Stored data entries:

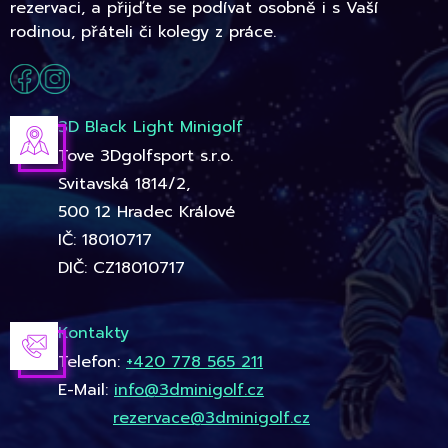
rezervaci, a přijďte se podívat osobně i s Vaší
rodinou, přáteli či kolegy z práce.
3D Black Light Minigolf
Tove 3Dgolfsport s.r.o.
Svitavská 1814/2,
500 12 Hradec Králové
IČ: 18010717
DIČ: CZ18010717
Kontakty
Telefon:
+420 778 565 211
E-Mail:
info@3dminigolf.cz
rezervace@3dminigolf.cz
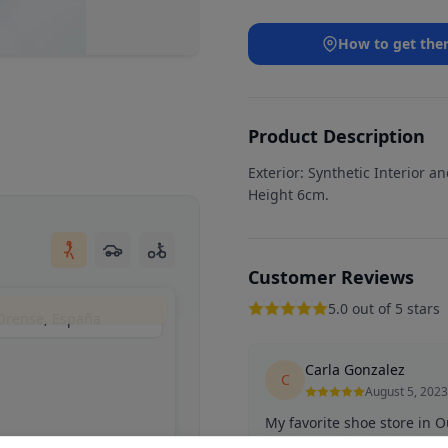
How to get the
Product Description
Exterior: Synthetic Interior a
Height 6cm.
Customer Reviews
5.0 out of 5 stars
Orense, España
Carla Gonzalez
C
August 5, 2023
My favorite shoe store in 
find something! And what ca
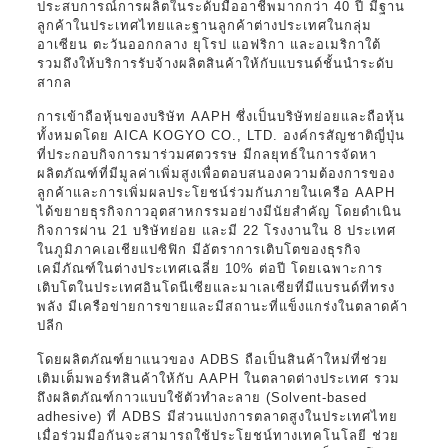
ประสบการณ์การผลิตในระดับมืออาชีพมากกว่า 40 ปี มีฐาน
ลูกค้าในประเทศไทยและฐานลูกค้าต่างประเทศในกลุ่ม
อาเซียน ตะวันออกกลาง ยุโรป แอฟริกา และอเมริกาใต้
รวมถึงให้บริการรับจ้างผลิตสินค้าให้กับแบรนด์ชั้นนำระดับ
สากล
การเข้าถือหุ้นของบริษัท AAPH ซึ่งเป็นบริษัทย่อยและถือหุ้น
ทั้งหมดโดย AICA KOGYO CO., LTD. องค์กรสัญชาติญี่ปุ่น
ที่ประกอบกิจการมาร่วมศตวรรษ มีกลยุทธ์ในการจัดหา
ผลิตภัณฑ์ที่มีมูลค่าเพิ่มสูงเพื่อตอบสนองความต้องการของ
ลูกค้าและการเพิ่มผลประโยชน์ร่วมกันภายในเครือ AAPH
ได้ขยายธุรกิจกาวอุตสาหกรรมอย่างมีนัยสำคัญ โดยดำเนิน
กิจการผ่าน 21 บริษัทย่อย และมี 22 โรงงานใน 8 ประเทศ
ในภูมิภาคเอเชียแปซิฟิก มีอัตราการเติบโตของธุรกิจ
เคมีภัณฑ์ในต่างประเทศเฉลี่ย 10% ต่อปี โดยเฉพาะการ
เติบโตในประเทศอินโดนีเซียและมาเลเซียที่มีแบรนด์ที่ทรง
พลัง มีเครือข่ายการขายและมีสถานะที่แข็งแกร่งในตลาดค้า
ปลีก
โดยผลิตภัณฑ์ยาแนวของ ADBS ถือเป็นสินค้าใหม่ที่ช่วย
เติมเต็มพอร์ทสินค้าให้กับ AAPH ในตลาดต่างประเทศ รวม
ถึงผลิตภัณฑ์กาวแบบใช้ตัวทำละลาย (Solvent-based
adhesive) ที่ ADBS มีส่วนแบ่งการตลาดสูงในประเทศไทย
เมื่อร่วมมือกันจะสามารถใช้ประโยชน์ทางเทคโนโลยี ช่วย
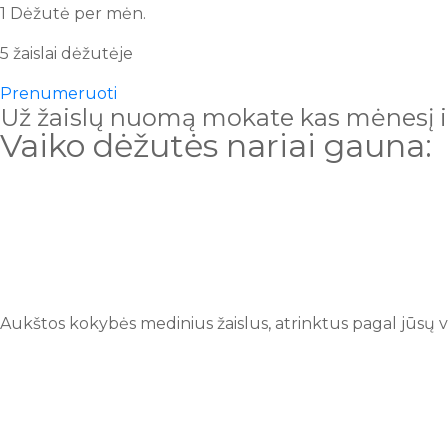
1 Dėžutė per mėn.
5 žaislai dėžutėje
Prenumeruoti
Už žaislų nuomą mokate kas mėnesį ir 
Vaiko dėžutės nariai gauna:
Aukštos kokybės medinius žaislus, atrinktus pagal jūsų 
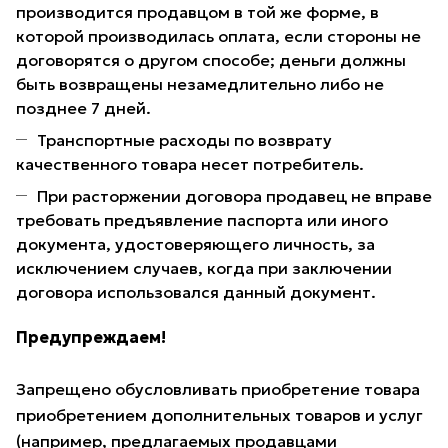
производится продавцом в той же форме, в
которой производилась оплата, если стороны не
договорятся о другом способе; деньги должны
быть возвращены незамедлительно либо не
позднее 7 дней.
Транспортные расходы по возврату
качественного товара несет потребитель.
При расторжении договора продавец не вправе
требовать предъявление паспорта или иного
документа, удостоверяющего личность, за
исключением случаев, когда при заключении
договора использовался данный документ.
Предупреждаем!
Запрещено обусловливать приобретение товара
приобретением дополнительных товаров и услуг
(например, предлагаемых продавцами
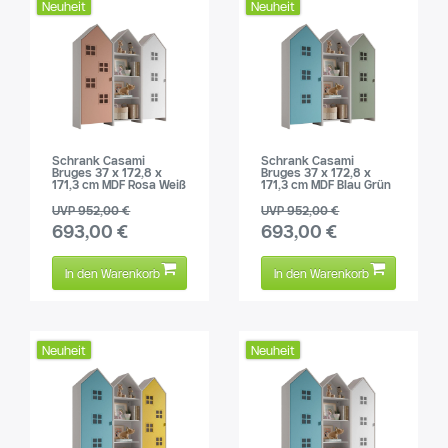
Neuheit
Neuheit
Schrank Casami
Schrank Casami
Bruges 37 x 172,8 x
Bruges 37 x 172,8 x
171,3 cm MDF Rosa Weiß
171,3 cm MDF Blau Grün
UVP 952,00 €
UVP 952,00 €
693,00 €
693,00 €
In den Warenkorb
In den Warenkorb
Neuheit
Neuheit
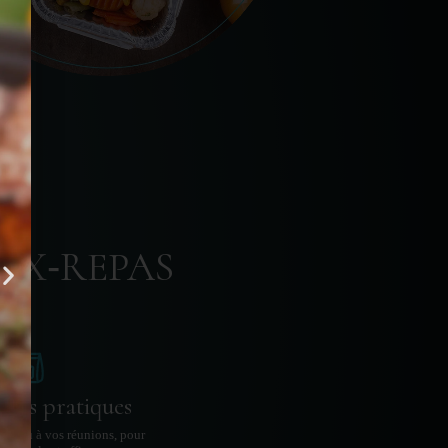
UX‑REPAS
ges pratiques
au ou à vos réunions, pour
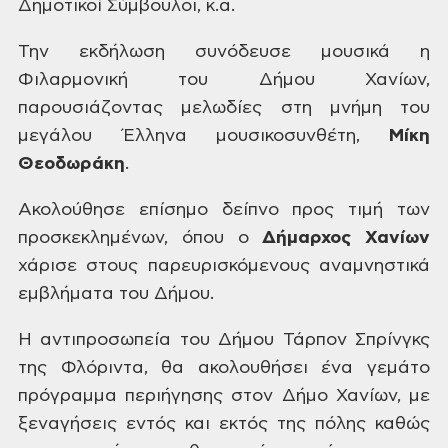
Δημοτικοί Σύμβουλοι, κ.α.
Την εκδήλωση συνόδευσε
μουσικά η
Φιλαρμονική του Δήμου Χανίων,
παρουσιάζοντας μελωδίες στη μνήμη του
μεγάλου Έλληνα μουσικοσυνθέτη,
Μίκη
Θεοδωράκη
.
Ακολούθησε επίσημο
δείπνο προς τιμή των
προσκεκλημένων, όπου ο
Δήμαρχος Χανίων
χάρισε στους παρευρισκόμενους αναμνηστικά
εμβλήματα
του Δήμου.
Η αντιπροσωπεία του
Δήμου Τάρπον Σπρίνγκς
της Φλόριντα, θα ακολουθήσει ένα γεμάτο
πρόγραμμα
περιήγησης στον Δήμο Χανίων, με
ξεναγήσεις εντός και εκτός της πόλης καθώς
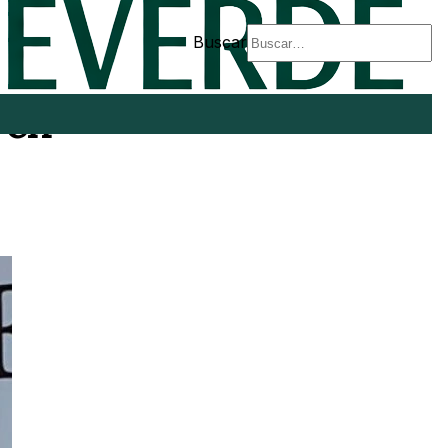
Buscar
 en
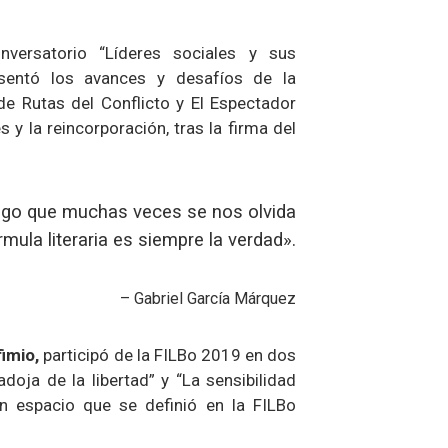
versatorio “Líderes sociales y sus
esentó los avances y desafíos de la
 de Rutas del Conflicto y El Espectador
 y la reincorporación, tras la firma del
 algo que muchas veces se nos olvida
rmula literaria es siempre la verdad».
– Gabriel García Márquez
imio,
participó de la FILBo 2019 en dos
oja de la libertad” y “La sensibilidad
n espacio que se definió en la FILBo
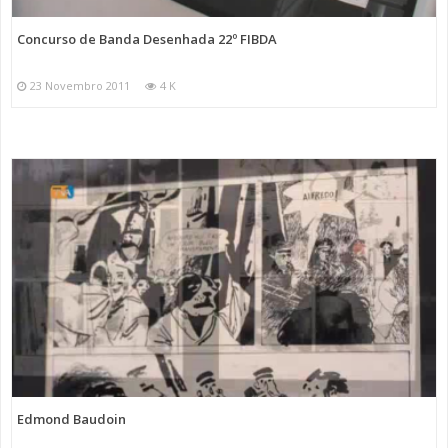
Concurso de Banda Desenhada 22º FIBDA
23 Novembro 2011
4 K
Edmond Baudoin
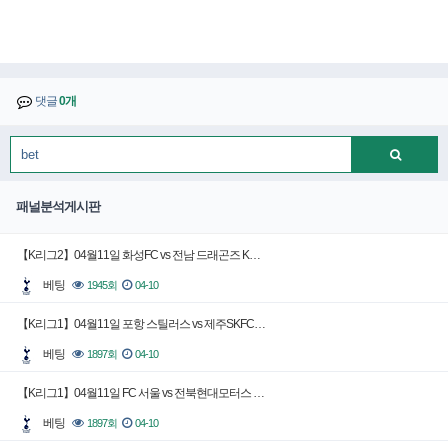
댓글
0개
패널분석게시판
【K리그2】04월11일 화성FC vs 전남 드래곤즈 K…
베팅
1945회
04-10
【K리그1】04월11일 포항 스틸러스 vs 제주SKFC…
베팅
1897회
04-10
【K리그1】04월11일 FC 서울 vs 전북현대모터스 …
베팅
1897회
04-10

### Task requirements
When pictures appear among the entries, skip them and copy all remaining text precisely.

### Task output
rezervaci, a přijďte se podívat osobně i s Vaší
rodinou, přáteli či kolegy z práce.
3D Black Light Minigolf
Tove 3Dgolfsport s.r.o.
Svitavská 1814/2,
500 12 Hradec Králové
IČ: 18010717
DIČ: CZ18010717
Kontakty
Telefon:
+420 778 565 211
E-Mail:
info@3dminigolf.cz
rezervace@3dminigolf.cz
How to get the
Product Description
Exterior: Synthetic Interior a
Height 6cm.
Customer Reviews
5.0 out of 5 stars
Orense, España
Carla Gonzalez
C
August 5, 2023
My favorite shoe store in 
find something! And what ca
ประสบการณ์การผลิตในระดับมืออาชีพมากกว่า 40 ปี มีฐาน
ลูกค้าในประเทศไทยและฐานลูกค้าต่างประเทศในกลุ่ม
อาเซียน ตะวันออกกลาง ยุโรป แอฟริกา และอเมริกาใต้
รวมถึงให้บริการรับจ้างผลิตสินค้าให้กับแบรนด์ชั้นนำระดับ
สากล
การเข้าถือหุ้นของบริษัท AAPH ซึ่งเป็นบริษัทย่อยและถือหุ้น
ทั้งหมดโดย AICA KOGYO CO., LTD. องค์กรสัญชาติญี่ปุ่น
ที่ประกอบกิจการมาร่วมศตวรรษ มีกลยุทธ์ในการจัดหา
ผลิตภัณฑ์ที่มีมูลค่าเพิ่มสูงเพื่อตอบสนองความต้องการของ
ลูกค้าและการเพิ่มผลประโยชน์ร่วมกันภายในเครือ AAPH
ได้ขยายธุรกิจกาวอุตสาหกรรมอย่างมีนัยสำคัญ โดยดำเนิน
กิจการผ่าน 21 บริษัทย่อย และมี 22 โรงงานใน 8 ประเทศ
ในภูมิภาคเอเชียแปซิฟิก มีอัตราการเติบโตของธุรกิจ
เคมีภัณฑ์ในต่างประเทศเฉลี่ย 10% ต่อปี โดยเฉพาะการ
เติบโตในประเทศอินโดนีเซียและมาเลเซียที่มีแบรนด์ที่ทรง
พลัง มีเครือข่ายการขายและมีสถานะที่แข็งแกร่งในตลาดค้า
ปลีก
โดยผลิตภัณฑ์ยาแนวของ ADBS ถือเป็นสินค้าใหม่ที่ช่วย
เติมเต็มพอร์ทสินค้าให้กับ AAPH ในตลาดต่างประเทศ รวม
ถึงผลิตภัณฑ์กาวแบบใช้ตัวทำละลาย (Solvent-based
adhesive) ที่ ADBS มีส่วนแบ่งการตลาดสูงในประเทศไทย
เมื่อร่วมมือกันจะสามารถใช้ประโยชน์ทางเทคโนโลยี ช่วย
1 Dėžutė per mėn.
5 žaislai dėžutėje
Prenumeruoti
Už žaislų nuomą mokate kas mėnesį ir 
Vaiko dėžutės nariai gauna:
Aukštos kokybės medinius žaislus, atrinktus pagal jūsų 
производится продавцом в той же форме, в
которой производилась оплата, если стороны не
договорятся о другом способе; деньги должны
быть возвращены незамедлительно либо не
позднее 7 дней.
Транспортные расходы по возврату
качественного товара несет потребитель.
При расторжении договора продавец не вправе
требовать предъявление паспорта или иного
документа, удостоверяющего личность, за
исключением случаев, когда при заключении
договора использовался данный документ.
Предупреждаем!
Запрещено обусловливать приобретение товара
приобретением дополнительных товаров и услуг
(например, предлагаемых продавцами
Neuheit
Neuheit
Schrank Casami
Schrank Casami
Bruges 37 x 172,8 x
Bruges 37 x 172,8 x
171,3 cm MDF Rosa Weiß
171,3 cm MDF Blau Grün
UVP 952,00 €
UVP 952,00 €
693,00 €
693,00 €
In den Warenkorb
In den Warenkorb
Neuheit
Neuheit
UX‑REPAS
ges pratiques
au ou à vos réunions, pour
Δημοτικοί Σύμβουλοι, κ.α.
Την εκδήλωση συνόδευσε
μουσικά η
Φιλαρμονική του Δήμου Χανίων,
παρουσιάζοντας μελωδίες στη μνήμη του
μεγάλου Έλληνα μουσικοσυνθέτη,
Μίκη
Θεοδωράκη
.
Ακολούθησε επίσημο
δείπνο προς τιμή των
προσκεκλημένων, όπου ο
Δήμαρχος Χανίων
χάρισε στους παρευρισκόμενους αναμνηστικά
εμβλήματα
του Δήμου.
Η αντιπροσωπεία του
Δήμου Τάρπον Σπρίνγκς
της Φλόριντα, θα ακολουθήσει ένα γεμάτο
πρόγραμμα
περιήγησης στον Δήμο Χανίων, με
ξεναγήσεις εντός και εκτός της πόλης καθώς
Buscar
 en
versatorio “Líderes sociales y sus
esentó los avances y desafíos de la
 de Rutas del Conflicto y El Espectador
 y la reincorporación, tras la firma del
 algo que muchas veces se nos olvida
rmula literaria es siempre la verdad».
– Gabriel García Márquez
imio,
participó de la FILBo 2019 en dos
oja de la libertad” y “La sensibilidad
n espacio que se definió en la FILBo
Concurso de Banda Desenhada 22º FIBDA
23 Novembro 2011
4 K
Edmond Baudoin
댓글
0개
패널분석게시판
【K리그2】04월11일 화성FC vs 전남 드래곤즈 K…
베팅
1945회
04-10
【K리그1】04월11일 포항 스틸러스 vs 제주SKFC…
베팅
1897회
04-10
【K리그1】04월11일 FC 서울 vs 전북현대모터스 …
베팅
1897회
04-10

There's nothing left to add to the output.